On this day in 1856, future President Woodrow Wilson is born in Staunton, Virginia. He attended private schools and graduated from Princeton University in 1879 before studying law at the University of Virginia and earning his Ph.D. from Johns Hopkins University. He was hired by Princeton as a professor of political science in 1899 and went on to serve as the institution’s president from 1902 to 1910. As Princeton’s head administrator, he revolutionized its teaching program and was largely responsible for elevating Princeton to its current prestige. Wilson’s management of Princeton also earned the attention of Democratic Party leaders, who encouraged him to run for political office. Wilson once admitted that if he hadn’t entered politics he would have been happy to live out his life teaching and playing golf, his favorite past time.
Wilson’s political career, once launched, was meteoric. It began with his election as governor of New Jersey in 1910; two years later he was elected president of the United States, a position he held until 1921.

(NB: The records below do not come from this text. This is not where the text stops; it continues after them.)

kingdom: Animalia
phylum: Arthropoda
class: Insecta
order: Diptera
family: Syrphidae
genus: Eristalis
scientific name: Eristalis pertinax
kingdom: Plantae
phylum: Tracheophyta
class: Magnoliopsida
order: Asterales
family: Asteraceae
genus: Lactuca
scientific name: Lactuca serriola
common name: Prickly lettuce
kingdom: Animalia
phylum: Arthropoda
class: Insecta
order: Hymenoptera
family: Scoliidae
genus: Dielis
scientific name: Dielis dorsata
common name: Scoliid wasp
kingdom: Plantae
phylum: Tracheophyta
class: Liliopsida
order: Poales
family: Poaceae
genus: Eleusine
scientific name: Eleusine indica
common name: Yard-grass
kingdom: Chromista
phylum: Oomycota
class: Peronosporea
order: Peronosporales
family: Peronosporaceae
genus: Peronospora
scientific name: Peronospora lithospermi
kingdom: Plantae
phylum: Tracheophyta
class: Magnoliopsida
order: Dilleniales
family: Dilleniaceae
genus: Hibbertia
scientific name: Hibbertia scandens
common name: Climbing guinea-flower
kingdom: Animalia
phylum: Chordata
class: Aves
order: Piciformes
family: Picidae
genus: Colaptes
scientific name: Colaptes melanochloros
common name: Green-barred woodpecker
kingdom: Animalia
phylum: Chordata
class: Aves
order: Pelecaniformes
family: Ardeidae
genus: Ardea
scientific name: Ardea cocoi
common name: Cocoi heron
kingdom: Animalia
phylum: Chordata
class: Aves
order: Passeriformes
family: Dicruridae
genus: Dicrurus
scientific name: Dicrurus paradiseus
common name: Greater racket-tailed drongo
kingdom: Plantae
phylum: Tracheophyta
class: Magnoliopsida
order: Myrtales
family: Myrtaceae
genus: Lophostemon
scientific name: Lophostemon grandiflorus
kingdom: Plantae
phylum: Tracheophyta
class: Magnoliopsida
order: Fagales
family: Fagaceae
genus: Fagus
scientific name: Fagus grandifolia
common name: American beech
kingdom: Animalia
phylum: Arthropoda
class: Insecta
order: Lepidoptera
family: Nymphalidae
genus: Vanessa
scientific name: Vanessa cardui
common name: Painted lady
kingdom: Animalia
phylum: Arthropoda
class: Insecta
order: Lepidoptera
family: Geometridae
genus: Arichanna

Wilson led the nation through World War I and left a legacy of international diplomacy. The war, fought between 1914 and 1919, grimly illustrated to Wilson the critical relationship between international stability and American national security. In January 1919, at the Paris peace conference that ended the war, Wilson urged Allied leaders to draft a Covenant of League of Nations to help prevent another devastating world conflict. Having sold the plan to European leaders, Wilson had to convince Congress to ratify it. This proved a tougher challenge: Congress regarded the League as a threat to America’s sovereignty and refused to adopt the agreement. Undeterred, Wilson embarked on a tour across the United States in 1919 to ask the public’s support for the League, hoping voters would pressure Congress to adopt the plan.
The arduous tour, during which he traveled 8,000 miles in 22 days, took such a toll on Wilson that he suffered a stroke on October 2. He recovered and finished out his second term in office. Though Congress never ratified the Versailles peace treaty or the covenant, Wilson was awarded the Nobel Peace Prize in 1920. He died on February 23, 1924.